I am not for a minute suggesting that children from poor homes don’t need and deserve the best possible education. But what these programmes only begin to scrape at is the central problem: the failure of state schools to solve the problem of educating poor, disaffected children with unsupportive parents who may be actively hostile to the teaching staff. The fate of any school can be determined by the proportion of these children and their influence on the peer-culture of the pupils. Pass a critical mass and effective teaching becomes containment and survival.

Some comprehensive schools have succeeded in cracking the problem (including, it appears from episode two, Sandie Shaw’s former grammar school), and when they do so the results can be spectacular. But until the Government puts its back into identifying how this is done and works out how to reproduce the trick everywhere, aspirant parents who can afford to will continue fleeing elsewhere.

None of these programmes, by the way, explores the other side of the great middle-class educational fault-line: the parents who choose to go private. As the commentary on programme one reflects ruefully, the 1947 state system was devised entirely by people whose families would never use it.

Which brings me to Don’t Mess with Miss Beckles, filmed at Fortismere School in leafy Muswell Hill, North London. The neighbourhood is split down the middle between private and state school families, but full of educational migrants, including my family, who scrambled to purchase property in the Fortismere catchment. This is shrinking into a black hole, by the way, and our house, which was well inside it when we moved in 11 years ago, is now out in the cold. Presumably the intake must be getting ever richer and more aspirant.

The programme describes it as a “typical suburban comprehensive”, which is true if “typical” means full of the children of actors, media types, academics, teachers, designers, rock musicians and any other kind of trendy ex-hippy liberals you care to mention. The programme claims that most of the girls want to be singers and the boys all form bands, which is not too wide of the mark.

This means that the disaffected lethargy of teenagers can be compounded by inherited anti-authoritarianism and an ability to argue the back leg off a donkey. This presents particular problems for the teaching staff, who have to meet the more traditional needs of the local council estate children while coping with the mouthy wiseacres. Miss Beckles has her work cut out.

The trouble is that her skills were honed by extricating bright, but disaffected, black children from schools in less affluent areas. She steams in, all no-nonsense common sense and earthy jollity, like a cross between Trisha and Rustie Lee, asserting important, if blindingly obvious, truths about making work-schedules (which the school actually tries to inculcate from Year 7 on), selfdiscipline, meeting deadlines, taking regular exercise and showing respect. Her target is as much what she sees as irresponsibly unfocused liberal parenting as the teenagers or their teachers.

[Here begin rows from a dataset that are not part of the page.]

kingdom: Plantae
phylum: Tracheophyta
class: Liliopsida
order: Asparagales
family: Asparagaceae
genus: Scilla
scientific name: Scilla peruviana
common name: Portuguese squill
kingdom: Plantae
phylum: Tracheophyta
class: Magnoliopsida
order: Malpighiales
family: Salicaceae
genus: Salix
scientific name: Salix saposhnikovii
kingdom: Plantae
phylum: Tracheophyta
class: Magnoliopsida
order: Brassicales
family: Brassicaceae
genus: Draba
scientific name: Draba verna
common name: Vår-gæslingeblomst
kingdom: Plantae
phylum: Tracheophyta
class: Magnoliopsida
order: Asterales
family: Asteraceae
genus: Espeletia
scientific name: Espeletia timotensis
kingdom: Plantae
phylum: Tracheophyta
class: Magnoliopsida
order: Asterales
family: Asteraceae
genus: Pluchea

The sad thing is that it doesn’t really work very well, especially as one or two of the families have deep-rooted emotional problems that intervention from Miss Beckles even seems to make worse. What may have been conceived as an educational Supernanny turns into an observational documentary about complex problems that are seemingly intractable. There is a reference to the school’s above-average exam results being heavily supported by private tutoring, but some possible shortcomings in the ethos of the school — which I happen to know have been a source of concern to the governors — are not even addressed. Nor does the series give any real sense of how excellent much of the teaching is.

Both these series raise far more questions than they answer, and will doubtless raise a bee-swarm of controversy, with educational zealots of all camps finding ammunition to reinforce their prejudices. How I wish that one day someone would have the patience to get stuck into these issues with a bit more depth and purpose.